I'm going to try salsa tonight.
Well, I've been absent for 8 months, and during that time, it turns out that I have completely transformed. You are all precious. Thank you for being here and sharing your lives. You are truly a gift. Jan. 23, 2012
I hope it turns out!!
A tip I have learned.... when making sauerkraut save the outer leaves. Once it is all tamped down, roll the leaves up and then place them on top of your ferment. The rolled leaves will help keep the veggies submerged
I think I got the tip from another MDC mama- thanks!!

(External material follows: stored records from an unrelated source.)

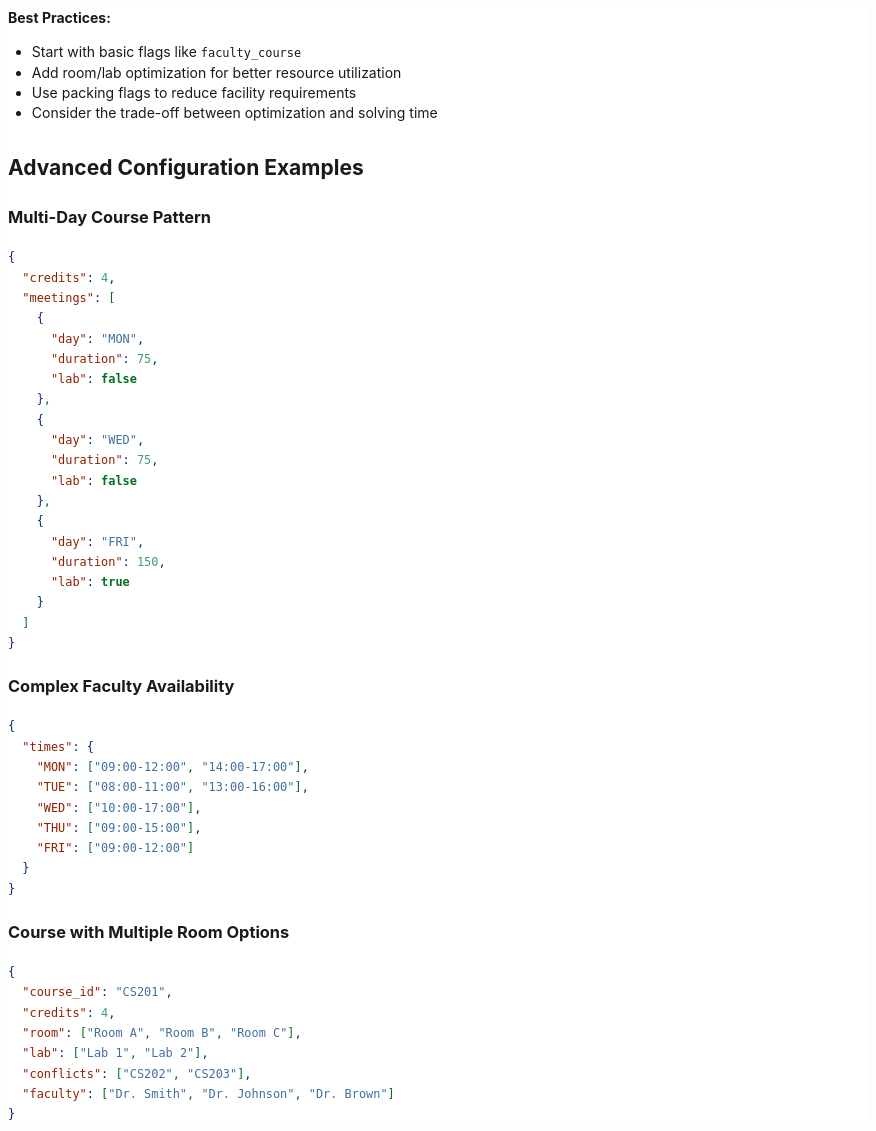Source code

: **Best Practices:**
- Start with basic flags like `faculty_course`
- Add room/lab optimization for better resource utilization
- Use packing flags to reduce facility requirements
- Consider the trade-off between optimization and solving time

## Advanced Configuration Examples

### Multi-Day Course Pattern

```json
{
  "credits": 4,
  "meetings": [
    {
      "day": "MON",
      "duration": 75,
      "lab": false
    },
    {
      "day": "WED",
      "duration": 75,
      "lab": false
    },
    {
      "day": "FRI",
      "duration": 150,
      "lab": true
    }
  ]
}
```

### Complex Faculty Availability

```json
{
  "times": {
    "MON": ["09:00-12:00", "14:00-17:00"],
    "TUE": ["08:00-11:00", "13:00-16:00"],
    "WED": ["10:00-17:00"],
    "THU": ["09:00-15:00"],
    "FRI": ["09:00-12:00"]
  }
}
```

### Course with Multiple Room Options

```json
{
  "course_id": "CS201",
  "credits": 4,
  "room": ["Room A", "Room B", "Room C"],
  "lab": ["Lab 1", "Lab 2"],
  "conflicts": ["CS202", "CS203"],
  "faculty": ["Dr. Smith", "Dr. Johnson", "Dr. Brown"]
}
```
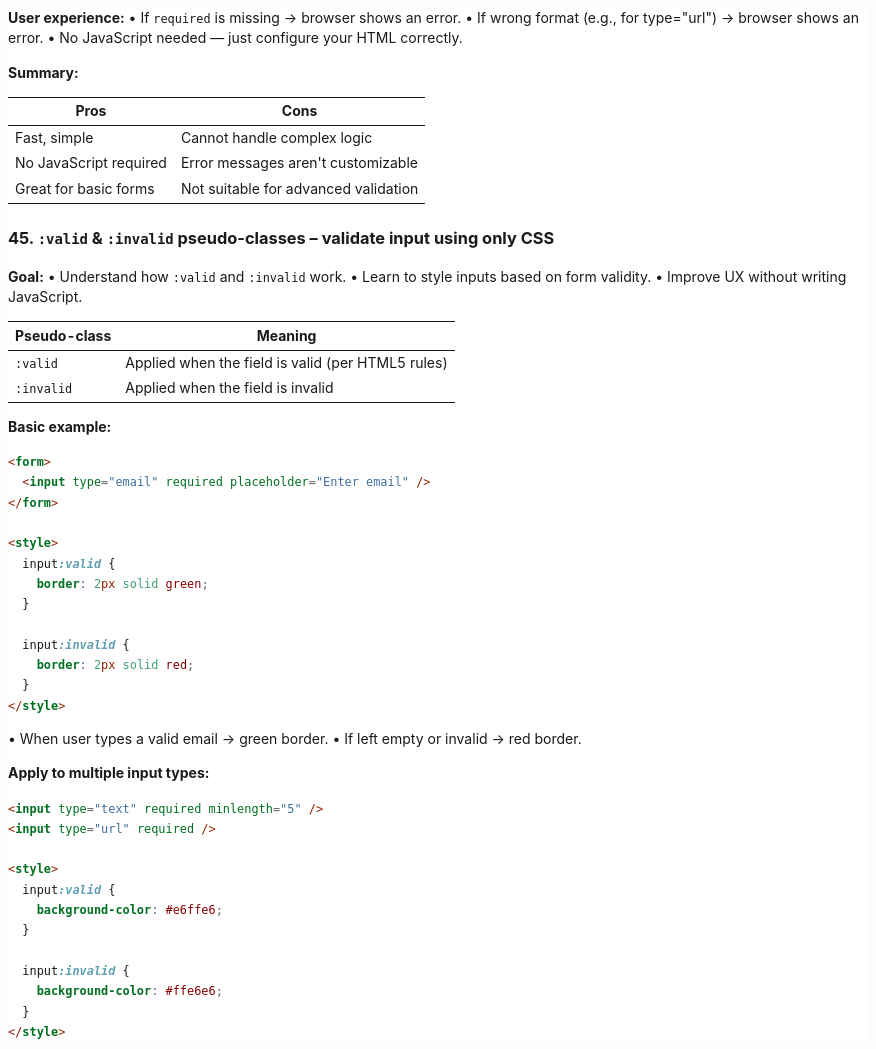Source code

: **User experience:**
• If `required` is missing → browser shows an error.
• If wrong format (e.g., for type="url") → browser shows an error.
• No JavaScript needed — just configure your HTML correctly.

**Summary:**

| Pros                   | Cons                                 |
| ---------------------- | ------------------------------------ |
| Fast, simple           | Cannot handle complex logic          |
| No JavaScript required | Error messages aren't customizable   |
| Great for basic forms  | Not suitable for advanced validation |

### 45. `:valid` & `:invalid` pseudo-classes – validate input using only CSS

**Goal:**
• Understand how `:valid` and `:invalid` work.
• Learn to style inputs based on form validity.
• Improve UX without writing JavaScript.

| Pseudo-class | Meaning                                           |
| ------------ | ------------------------------------------------- |
| `:valid`     | Applied when the field is valid (per HTML5 rules) |
| `:invalid`   | Applied when the field is invalid                 |

**Basic example:**

```html
<form>
  <input type="email" required placeholder="Enter email" />
</form>

<style>
  input:valid {
    border: 2px solid green;
  }

  input:invalid {
    border: 2px solid red;
  }
</style>
```

• When user types a valid email → green border.
• If left empty or invalid → red border.

**Apply to multiple input types:**

```html
<input type="text" required minlength="5" />
<input type="url" required />

<style>
  input:valid {
    background-color: #e6ffe6;
  }

  input:invalid {
    background-color: #ffe6e6;
  }
</style>
```
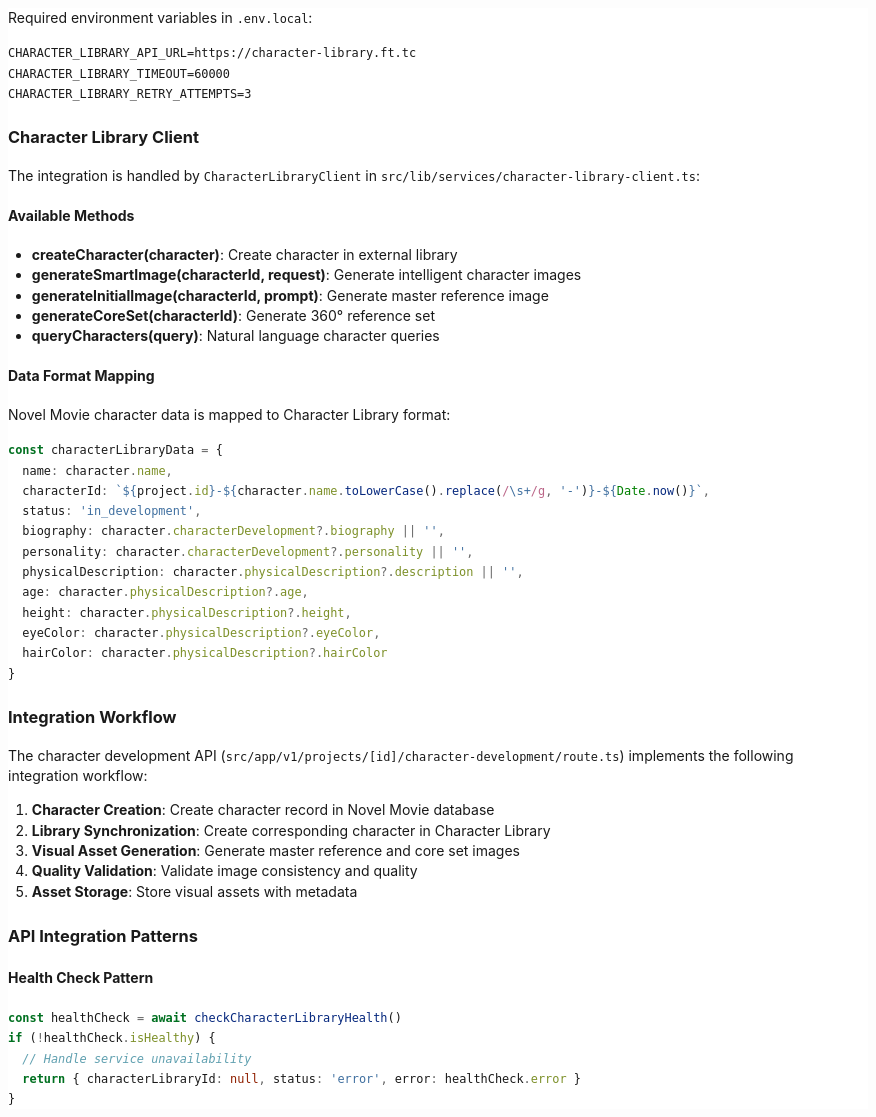 Required environment variables in `.env.local`:

```env
CHARACTER_LIBRARY_API_URL=https://character-library.ft.tc
CHARACTER_LIBRARY_TIMEOUT=60000
CHARACTER_LIBRARY_RETRY_ATTEMPTS=3
```

### Character Library Client

The integration is handled by `CharacterLibraryClient` in `src/lib/services/character-library-client.ts`:

#### Available Methods
- **createCharacter(character)**: Create character in external library
- **generateSmartImage(characterId, request)**: Generate intelligent character images
- **generateInitialImage(characterId, prompt)**: Generate master reference image
- **generateCoreSet(characterId)**: Generate 360° reference set
- **queryCharacters(query)**: Natural language character queries

#### Data Format Mapping

Novel Movie character data is mapped to Character Library format:

```typescript
const characterLibraryData = {
  name: character.name,
  characterId: `${project.id}-${character.name.toLowerCase().replace(/\s+/g, '-')}-${Date.now()}`,
  status: 'in_development',
  biography: character.characterDevelopment?.biography || '',
  personality: character.characterDevelopment?.personality || '',
  physicalDescription: character.physicalDescription?.description || '',
  age: character.physicalDescription?.age,
  height: character.physicalDescription?.height,
  eyeColor: character.physicalDescription?.eyeColor,
  hairColor: character.physicalDescription?.hairColor
}
```

### Integration Workflow

The character development API (`src/app/v1/projects/[id]/character-development/route.ts`) implements the following integration workflow:

1. **Character Creation**: Create character record in Novel Movie database
2. **Library Synchronization**: Create corresponding character in Character Library
3. **Visual Asset Generation**: Generate master reference and core set images
4. **Quality Validation**: Validate image consistency and quality
5. **Asset Storage**: Store visual assets with metadata

### API Integration Patterns

#### Health Check Pattern
```typescript
const healthCheck = await checkCharacterLibraryHealth()
if (!healthCheck.isHealthy) {
  // Handle service unavailability
  return { characterLibraryId: null, status: 'error', error: healthCheck.error }
}
```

Green string beans recipe from my four yr old son:
Tightly packed beans, unrefined sea salt, handful of whole black pepper corns. They do not turn out spicy; they have the flavour of black pepper without the bite and our boys eat them continuously from the jar if we don't stop them [...] Quartered brussel sprouts with garlic chunks turned out very spicy; I've left it in the fridge to mellow.
sharing life with | 10 yo ds | 8 yo dd | dh (since 2012)
"I am not what happened to me...I am what I choose to become." ~ Carl Jung
In the mean time I aquired a 2 gallon red-wing crock which belonged to a great-uncle and was being used as a wooden spoon holder by my sister. I have filled it with a layer of cabbage leaves, a large layer of califllower, and a top layer of cabbage leaves, topped by a plate that just fits into the crock. The red-wing has a lip that holds the plate about 3- inches below the absolute top. As soon as the fermenting began the yeast accumulated in a layer across the top again. I didn't want to lose too much of the acidic brine this time, so I placed a coffee filter into a funnel and put that over a mason jar. I dipped water and yeast out of the crock into the filter until I filled the jar. This lowered the brine level an inch or two and I wiped out the exposed surface of the crock with a paper towel. Then I poured the filtered brine back into the crock. It looks good, but I think I have a couple of weeks of daily scumming to know for sure.
Postpartum doula & certified breastfeeding educator, mama to an amazing girl (11/05) and a wee little boy (3/13).